WIFREDO LAM
Peintre cubain (1902-1982)
Né sur la côte nord de Cuba, Wifredo Lam est le huitième enfant de Yam Lam, un émigré chinois de Canton, lettré et installé dans le commerce, âgé de 84 ans à la naissance de son fils Wifredo, dont la mère, Ana-Serafina, incarne la douce figure de la mujer cubana, aux origines africaine, européenne et amérindienne mêlées.
Grâce à une bourse d’études, Wifredo Lam est formé d’abord à La Havane, puis à Madrid, avant de résider en Espagne de 1924 à 1938. Il rencontre ensuite Pablo Picasso, Aimé Césaire et André Breton. Ensemble, ils fuient le nazisme et se retrouvent avec Claude Lévi-Strauss et André Masson en avril et mai 1941 en Martinique, où ils font escale, avant de rejoindre les Amériques. C’est à cette période qu’Edouard Glissant, jeune collégien, âgé alors de douze ans, les croise pour la première fois.
Pour Edouard Glissant, Lam, Césaire, Breton et Picasso appartiennent « aux mêmes archipels de la démesure, de la révolte et de la beauté ». Le surréalisme libère Lam et lui offre sa force de subversion, alliée à une vision du monde afro-cubaine. Influencé par le refus de copier la nature dans l’art, prôné par Breton, Lam choisit l’expression plastique d’un échange permanent entre le divin et l’humain, entre le corps et l’esprit. En associant l’esthétique surréaliste à l’univers afro-cubain, Wifredo Lam déploie sa vision artistique personnelle.
Sensible aux multiples influences qui s’intègrent à la beauté plastique de ses toiles, des réminiscences aztèques au renouveau du formalisme avant-gardiste afro-cubain, Glissant voit dans l’œuvre picturale de Lam une « digenèse », un rassemblement de plusieurs séries discontinues et hétérogènes, dont la synthèse crée l’inattendu et le tremblement, à travers le métissage et l’entremêlement.
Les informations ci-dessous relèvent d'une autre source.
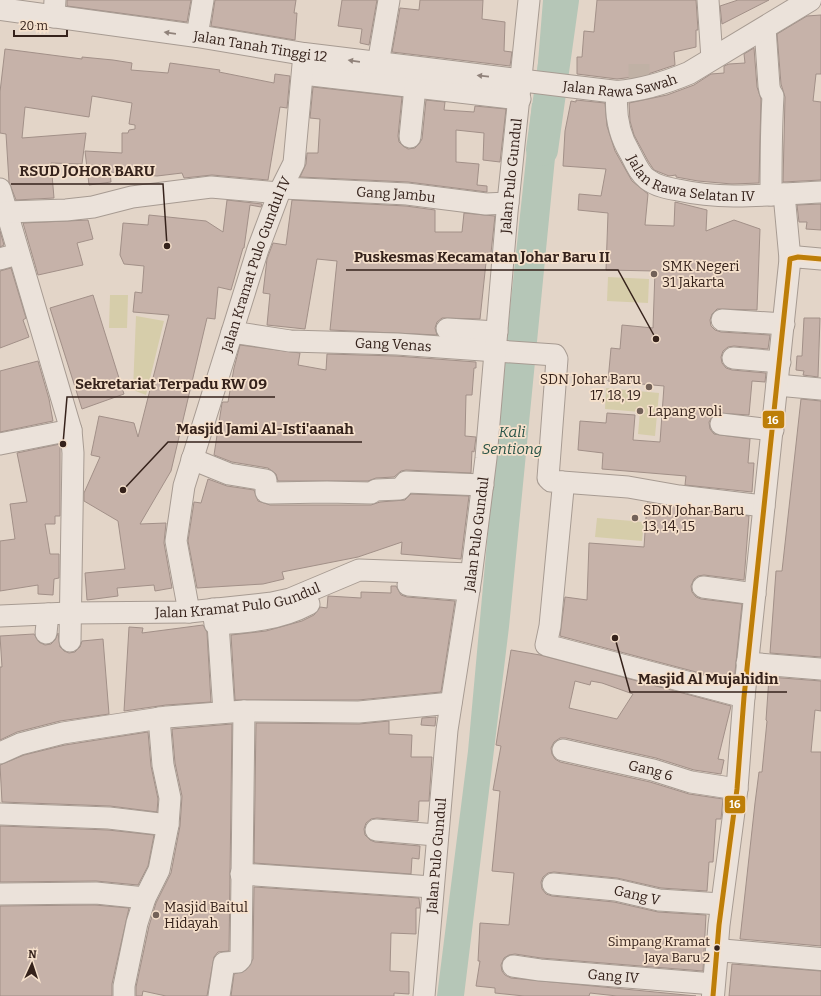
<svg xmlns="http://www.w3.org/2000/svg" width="821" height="996" font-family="Bitter,serif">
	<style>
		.green { fill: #d6cdaa }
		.water { fill: #b5c6b7 }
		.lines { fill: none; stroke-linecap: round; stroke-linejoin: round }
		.river { stroke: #b5c6b7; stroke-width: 32 }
		.building { fill: #c6b2a9; stroke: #a29088; fill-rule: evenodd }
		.minor-tunnel { stroke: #c0b1a5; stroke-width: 21; stroke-dasharray: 21 10; stroke-linecap: butt }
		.minor-casing { stroke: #a79b92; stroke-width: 23 }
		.tertiary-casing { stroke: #a79b92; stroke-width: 24 }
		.minor { stroke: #ebe2da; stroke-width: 21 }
		.tertiary { stroke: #ebe2da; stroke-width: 22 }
		.bus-1-casing { stroke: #f6e1cc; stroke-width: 8 }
		.bus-1 { stroke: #bd7e08; stroke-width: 5 }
		.oneway { fill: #90827a }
		.poi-dot { fill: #726158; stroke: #f6e1cc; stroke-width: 1.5 }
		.bus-dot { fill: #35221b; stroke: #f6e1cc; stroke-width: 1.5 }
		.labels { text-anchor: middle; stroke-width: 3.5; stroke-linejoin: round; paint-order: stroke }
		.bus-label { font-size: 13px; fill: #35221b; stroke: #f6e1cc; text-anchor: end }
		.street-label { font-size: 14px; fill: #35221b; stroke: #f6e1cc }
		.poi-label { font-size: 14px; fill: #35221b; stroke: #f6e1cc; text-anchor: start }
		.water-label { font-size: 15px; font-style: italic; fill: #2a5549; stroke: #f6e1cc }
		.leader { fill: none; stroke: #35221b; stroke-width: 1.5 }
		.callout-dot { fill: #35221b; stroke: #f6e1cc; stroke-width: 1.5 }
		.callout-label { font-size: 15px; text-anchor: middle; font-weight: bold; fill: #35221b; stroke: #f6e1cc; stroke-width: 3.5; stroke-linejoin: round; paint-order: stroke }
		.line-badge { stroke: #f6e1cc; stroke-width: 1.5 }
		.badge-label { font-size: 11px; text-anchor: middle; font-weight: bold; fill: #fff }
	</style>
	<rect width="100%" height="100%" fill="#e3d5c8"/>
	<path class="green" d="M608 277 649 279 648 303 607 301Z
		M110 295H128L127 328H109Z
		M136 316 164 321 146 395 133 390Z
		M606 388 659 393 655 436 638 434 640 412 605 409Z
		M597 518 644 522 642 541 595 537Z"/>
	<path class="water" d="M543 0H575L567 77 537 75Z
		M532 103 560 107 509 627 464 996H437L468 751 498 421Z"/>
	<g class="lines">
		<path class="river" d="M542 150 563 0"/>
	</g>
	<path class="building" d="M67 0H191L187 22 67 6Z
		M215 0H296L294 13H297L295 40 211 26Z
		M342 0H377L369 45 360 43 362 29 338 26Z
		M420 0H483L482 19 505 22 504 51 512 52 510 66 392 52 400 8 419 10Z
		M597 0H696L698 30H696V47L674 52 675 65 642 76 617 79 577 74V57H582L584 31 594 32Z
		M738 0H769L722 24 720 6Z
		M821 15V74H816L813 101 821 102V180L783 182 785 97 781 84 777 34 807 16Z
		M754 48 757 87 761 99 759 183 732 184 698 181 676 177V175L669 176 654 170 648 161 634 135 630 121 629 103 667 95 694 85 711 74 724 73V66L729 64 745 63 744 54Z
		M5 49 82 59V57L113 60 132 63 131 70 168 73 170 63 220 70 219 72 274 83 275 74 290 76 287 108 280 107 268 180 212 175 184 178 182 173 157 176 110 172 111 182 89 185 85 151 122 153V133H128L129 130 135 129V125L129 124 132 103 92 96 89 117 25 107 22 138 86 133 82 164 51 163 54 198 16 200 9 182 6 134 0 133V92Z
		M313 87 402 97 398 136 399 142 403 146 408 149 415 148 419 144 422 139 426 100 445 102 444 110 474 112 475 106 506 109 500 162 483 160 484 133 456 130V162L479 164 477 185 487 186V192L408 182 300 177 306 164 307 153H318L320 119 310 118Z
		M576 100 605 103 607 126 615 151 632 181 648 194 645 225 674 226 675 202 707 210 706 231 734 220 760 229 757 310 717 309 712 314 710 320 711 326 715 330 721 332 770 335 768 349 734 346 728 347 723 351 721 357 722 363 726 368 732 370 766 373 765 382 752 381 749 415 717 413 712 417 709 422 710 429 714 434 750 439 748 463H754L752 492 685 485 686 476 602 469 603 453 578 450 580 421 606 423 607 413 635 415 633 440 660 442 664 386 608 381 611 348 620 349 622 325 653 328 655 271 606 270 608 213 578 210 579 194 601 196 606 169 563 166 565 131 571 101 576 102Z
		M227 200 262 204 261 207 250 205 244 248H243L231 290 218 287 215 319 207 318 171 471 140 524 166 523 164 543 172 588 155 591 154 585 117 588 118 596 87 600 85 573 125 569 118 521 84 501V493L100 457 91 455 99 416 134 423 138 437 169 315 133 312 135 292 142 293 144 266 124 264 120 255 123 223 148 225 149 215 206 221 223 232Z
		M292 200 406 206 435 210V232H462L464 213 495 216 491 253H487L480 319 442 318 437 322 435 328 437 335 330 330 337 261 317 259 305 329 267 325 270 294 263 293 267 259 273 243 286 245Z
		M821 204V230L806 229 807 222H799L797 205Z
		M88 220 93 239 77 243 83 265 38 275 23 223Z
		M0 231 4 245 0 247Z
		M11 268 26 318 23 320 29 337 0 348V271Z
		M93 295 124 394 82 409 50 308Z
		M804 318H820L818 377 803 375 804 371 796 370 797 356H802Z
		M240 345 300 353 298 365 326 370 327 354 396 356 476 362V368H474L472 395H466L465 436 476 437 474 452 472 451 471 473 406 470 401 471 394 477 376 478 368 481H278L276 474 268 468 232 462 214 455 222 403 223 402H228L234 368Z
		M38 361 49 399 53 421 0 432V371Z
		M801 399 821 401V657L770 653 776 571H782Z
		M60 444V516H55V524H45L50 554H59V578L54 579 53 595 38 594V585L0 591V541L15 539 10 504 27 502 17 453Z
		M208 479 227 486 254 490 258 501 270 505H371L380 502 405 500 411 494 469 496 461 559 401 554 402 542 358 557 282 572 284 579 263 584 197 588 188 541 194 502 201 503Z
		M647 503 749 516 744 580 704 575 698 576 694 579 691 586 692 592 696 597 701 599 742 604 734 682 560 636 565 597 587 600 589 543 644 547Z
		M391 586H396L401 595 407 597 455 601 441 692 358 700H235L231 635 266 631 302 621 314 615 320 607 327 608 328 596 361 598V592L391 593Z
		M203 625 207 632 211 702 166 705 124 711 129 627 143 628 142 633Z
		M58 633 60 647 64 651 69 653 75 652 80 647 82 641 103 639 109 714 60 721 17 732 0 740V667H2L0 636 34 634 39 642 45 645 51 644 55 640Z
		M511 650 540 655 731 706 718 759 724 760 721 774 694 770 656 758 566 738H560L554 742 551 748 552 754 555 759 560 762 650 782 689 794 723 799 721 819H716L713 862H709L707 891 661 888 617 878 554 872 548 873 543 877 541 882 542 889 546 894 552 896 614 902 658 912 706 915 703 971 541 958 515 954 509 955 504 958 501 965 502 971 505 975 511 978 696 996H617L590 993 589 996H524L495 993V988L476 986 480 961H478L480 923 509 925 514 873 492 871 500 791 493 790 501 746 496 745ZM575 681 590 685 591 681 602 683 633 694 617 719 569 708Z
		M769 677 821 681V711L815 710 811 752H821V946L740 939 755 803 759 772H762L767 721 766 720Z
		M436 717 435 726 421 725 422 718Z
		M389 721V734L412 735 411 757H432L429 801H419L418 821 377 818 371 819 366 823 364 829 365 835 370 840 375 842 420 846 419 859 412 858 411 874 254 863 256 723 359 724Z
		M232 724 229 951 218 952 214 957 207 996H166L143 991 142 996H136V987L149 926 156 903 171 873 180 826 182 796 175 763 172 729Z
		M148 732 151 766 158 799 157 812 110 806 2 802 0 765 24 755 65 745Z
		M0 826 108 830 154 835 148 866 138 885 96 881 0 882Z
		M254 887 419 898 420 908H416V934L391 933 390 971 409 972V994L394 993V996H231L234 974 246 970 253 959Z
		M95 905 129 908 112 984V996H0V906Z
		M732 964 821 971V996H729Z"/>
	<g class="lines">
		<path class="minor-tunnel" d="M639 85V64"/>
		<defs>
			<g id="minor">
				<path d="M708 0 712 59"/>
				<path d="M54 17 55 0"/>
				<path d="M765 28 769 86 770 91 773 96C771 129 771 162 771 195"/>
				<path d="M197 36 203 0"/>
				<path d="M378 64 389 0"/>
				<path d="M303 74 520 99"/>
				<path id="s1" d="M617 92C615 113 619 135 630 153 635 162 639 173 647 179 656 186 667 188 678 190 727 201 772 194 821 192"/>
				<path d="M410 137 415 87"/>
				<path id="s2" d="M283 188 407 194 486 204 508 203"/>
				<path d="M0 189 71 430 73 453 70 641"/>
				<path d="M784 194 790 259"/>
				<path d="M6 212 66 210 93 207 132 197 211 187 279 193"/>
				<path d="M0 259 18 254"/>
				<path d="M722 320 784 324"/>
				<path d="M447 329 497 332"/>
				<path id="s3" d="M232 332 290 341 397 344 555 355 557 359 548 478 551 481 562 482 563 489 550 626 546 645 744 697"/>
				<path d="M733 358 780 362"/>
				<path d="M777 385 821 389"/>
				<path d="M721 424 773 430"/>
				<path d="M0 444 71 430"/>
				<path d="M192 459 229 474 266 480V492L270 493 327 492 371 493 376 490 400 489 406 482 483 485"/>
				<path d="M562 482 628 487 679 496 764 506"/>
				<path d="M408 585 469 590"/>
				<path d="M703 587 755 594"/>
				<path d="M213 609 215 624C248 622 279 620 309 604"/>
				<path d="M217 609 224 712"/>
				<path id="s4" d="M189 612 176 541 184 486 258 249 279 193 294 163 304 54"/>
				<path id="s5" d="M0 616 69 613 189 612 272 603 290 599 359 570 471 574"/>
				<path d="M46 633 48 614"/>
				<path d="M747 663 821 669"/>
				<path id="s6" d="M563 750 653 770 691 782 737 789"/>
				<path d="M0 753 20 744 63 733 167 717 244 711 359 712 451 703"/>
				<path d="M0 814 109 818 168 825"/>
				<path d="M376 830 436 835"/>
				<path d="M241 874 432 887"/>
				<path id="s7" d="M553 884 616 890 659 900 721 904"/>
				<path d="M0 894 96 893 145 898"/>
				<path d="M717 950 719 925 737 789 744 697 790 259 798 257 821 259"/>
				<path id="s8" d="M513 966 540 970 714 984"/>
				<path d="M124 996V986L137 923 145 898 159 870 168 825 170 798 163 765 159 718"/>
				<path d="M219 996 224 963 238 962 241 959 244 711"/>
				<path id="s9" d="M424 996 447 730 471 577 486 458 507 212 529 0"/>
			</g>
			<g id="tertiary">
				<path id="s10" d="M0 9 197 36 304 54 617 92C643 90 665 83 689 73L810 0"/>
				<path d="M713 996 717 950 821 959"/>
			</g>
		</defs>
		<use href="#minor" class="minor-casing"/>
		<use href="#tertiary" class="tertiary-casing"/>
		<use href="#minor" class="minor"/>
		<use href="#tertiary" class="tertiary"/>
		<defs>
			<path id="bus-1" d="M713 996 719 925 737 789 744 697 790 259 798 257 821 259"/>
		</defs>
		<use href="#bus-1" class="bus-1-casing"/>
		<use href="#bus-1" class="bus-1"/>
	</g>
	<defs><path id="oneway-solid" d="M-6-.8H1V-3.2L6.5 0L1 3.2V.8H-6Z"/></defs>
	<g class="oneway">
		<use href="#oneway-solid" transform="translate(170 33) rotate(-172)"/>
		<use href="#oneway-solid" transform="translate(354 61) rotate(-172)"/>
		<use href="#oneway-solid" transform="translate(483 76) rotate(-174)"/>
	</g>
	<g class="poi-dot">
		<circle cx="654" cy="274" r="4"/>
		<circle cx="649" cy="387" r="4"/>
		<circle cx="640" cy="411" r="4"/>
		<circle cx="635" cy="518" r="4"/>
		<circle cx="156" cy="915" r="4"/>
	</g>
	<circle class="bus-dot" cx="717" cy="948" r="3.5"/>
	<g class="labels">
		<g class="bus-label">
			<text x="710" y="946">Simpang Kramat<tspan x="710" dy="16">Jaya Baru 2</tspan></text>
		</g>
		<g class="street-label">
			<text dy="5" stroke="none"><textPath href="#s10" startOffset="263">Jalan Tanah Tinggi 12</textPath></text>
			<text dy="5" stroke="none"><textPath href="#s10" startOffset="626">Jalan Rawa Sawah</textPath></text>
			<text dy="5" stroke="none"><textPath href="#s1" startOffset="136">Jalan Rawa Selatan IV</textPath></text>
			<text dy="5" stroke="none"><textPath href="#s9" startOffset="825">Jalan Pulo Gundul</textPath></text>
			<text dy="5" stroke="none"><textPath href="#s2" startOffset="113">Gang Jambu</textPath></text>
			<text dy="5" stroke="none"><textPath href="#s4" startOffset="361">Jalan Kramat Pulo Gundul IV</textPath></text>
			<text dy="5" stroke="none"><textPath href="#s3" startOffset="162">Gang Venas</textPath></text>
			<text dy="5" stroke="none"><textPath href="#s9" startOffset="465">Jalan Pulo Gundul</textPath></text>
			<text dy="5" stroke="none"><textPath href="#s5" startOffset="239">Jalan Kramat Pulo Gundul</textPath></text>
			<text dy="5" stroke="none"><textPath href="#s6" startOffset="90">Gang 6</textPath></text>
			<text dy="5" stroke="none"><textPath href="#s9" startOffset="141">Jalan Pulo Gundul</textPath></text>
			<text dy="5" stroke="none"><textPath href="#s7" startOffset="85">Gang V</textPath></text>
			<text dy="5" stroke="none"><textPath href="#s8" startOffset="101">Gang IV</textPath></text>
		</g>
		<g class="poi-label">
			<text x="662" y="271">SMK Negeri<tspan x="662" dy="16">31 Jakarta</tspan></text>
			<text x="641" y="384" text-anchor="end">SDN Johar Baru<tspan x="641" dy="16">17, 18, 19</tspan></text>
			<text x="648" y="416">Lapang voli</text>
			<text x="643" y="515">SDN Johar Baru<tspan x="643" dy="16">13, 14, 15</tspan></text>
			<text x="164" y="912">Masjid Baitul<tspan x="164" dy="16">Hidayah</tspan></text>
		</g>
		<g class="water-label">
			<text x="512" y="437">Kali<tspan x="512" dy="17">Sentiong</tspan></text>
		</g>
	</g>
	<path class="leader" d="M167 246L163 184H11M656 339L618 270H346M63 444L67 397H275M123 490L168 442H362M615 638L630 692H787"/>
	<g class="callout-dot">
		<circle cx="167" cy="246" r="4"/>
		<circle cx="656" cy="339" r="4"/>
		<circle cx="63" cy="444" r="4"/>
		<circle cx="123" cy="490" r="4"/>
		<circle cx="615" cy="638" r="4"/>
	</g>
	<g class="callout-label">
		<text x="87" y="176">RSUD JOHOR BARU</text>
		<text x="482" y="262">Puskesmas Kecamatan Johar Baru II</text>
		<text x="171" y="389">Sekretariat Terpadu RW 09</text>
		<text x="265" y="434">Masjid Jami Al-Isti'aanah</text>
		<text x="708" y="684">Masjid Al Mujahidin</text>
	</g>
	<g class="line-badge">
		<rect x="762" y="410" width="23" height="19" rx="4" fill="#bd7e08"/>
		<rect x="724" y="795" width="22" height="19" rx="4" fill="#bd7e08"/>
	</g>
	<g class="badge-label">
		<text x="773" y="424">16</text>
		<text x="735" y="808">16</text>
	</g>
	<g transform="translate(32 964) rotate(3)" stroke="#f6e1cc" stroke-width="3" paint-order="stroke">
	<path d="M0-3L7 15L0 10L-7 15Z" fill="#35221b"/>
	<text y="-6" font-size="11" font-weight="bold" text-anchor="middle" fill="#35221b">N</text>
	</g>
	<path d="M14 30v6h53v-6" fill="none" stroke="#35221b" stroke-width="2"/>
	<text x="20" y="30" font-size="12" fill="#35221b" stroke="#f6e1cc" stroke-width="3" paint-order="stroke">20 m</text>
</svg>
Son approche tourbillonnante mêle l’état végétal et l’univers minéral au monde animal. Sa déambulation féerique et fantastique du sacré associe de grands masques ovales aux divinités inquiétantes et menaçantes qui surgissent du tableau. Peuplées de totems et de figures mystérieuses, femmes sans visages et oiseaux trop humains, les données brutes restituées par Lam réalisent une des plus grandes révolutions artistiques dans l’histoire de la peinture. Rassemblant une même puissance formelle, l’œuvre de Lam porte à son comble l’audace de l’artiste, qui, dans son insolence esthétique, définit aux yeux de Glissant sa conception visuelle de la créolisation : « Elle ouvre inattendument sur tout le possible. Elle créolise le monde, espèces et esprits. »
Révélant une identité de « peintre antillais » et pratiquant « la synthèse des formes », selon La Cohée du Lamentin, cette alchimie picturale et caribéenne du monde manifeste un bouleversement organique, poétique et historique, comme l’illustre l’une des œuvres les plus célèbres de Lam, réalisée entre 1942 et 1944, La Jungle. Le tableau monumental, démésuré dans sa surface (239,4 cm x 229,9 cm), montre des êtres en pleine agitation, engloutis dans la végétation tropicale, dans un entrelacs de bambous bleus. L’esthétique du tremblement déplace un monde composite, suivant trois directions, rappelle Glissant : l’intensité du trait, le dépouillement tétanisant des corps et la multiplication prodigieuse du vertical.
La Jungle est une exploration picturale de l’enlacement, faite de bubes et de bubons. La végétation y offre un monde total aux yeux du spectateur. Non pas un espace en profondeur, écrit Glissant, mais un espace multiple en extension, et enroulé sur lui-même. « Si La Jungle est décisive », conclut Glissant, « c’est parce qu’elle accompagne ces lignes de dévirée, qui ne vont pas à l’infini du visible, mais s’obstinent dans une présence absolue. »
Tandis que Lam insiste sur l’importance de l’inattendu et du renouveau de l’art visuel – « un vrai tableau », écrit-il, « c’est celui qui possède le pouvoir de faire travailler l’imagination » -, Glissant montre comment sa peinture entre « dans l’éclat et le fracas des humanités ».
Facteur de créolisation, signe éblouissant d’une poétique de la relation, l’entremêlement de l’univers caribéen et du réel africain vise l’inattendu diversifié, qui est ici le fondement de la création artistique. La peinture de Lam s’élance et s’archipélise, par un surgissement lumineux et une élaboration rhizomatique. La profusion sans hiérarchie du multiple est un modèle d’invention, une véritable liberté d’articulations. L’œuvre de Lam ouvre le langage pictural sur les hauts lieux de l’imprévisible, où se joue l’épreuve de l’ailleurs et de la trace.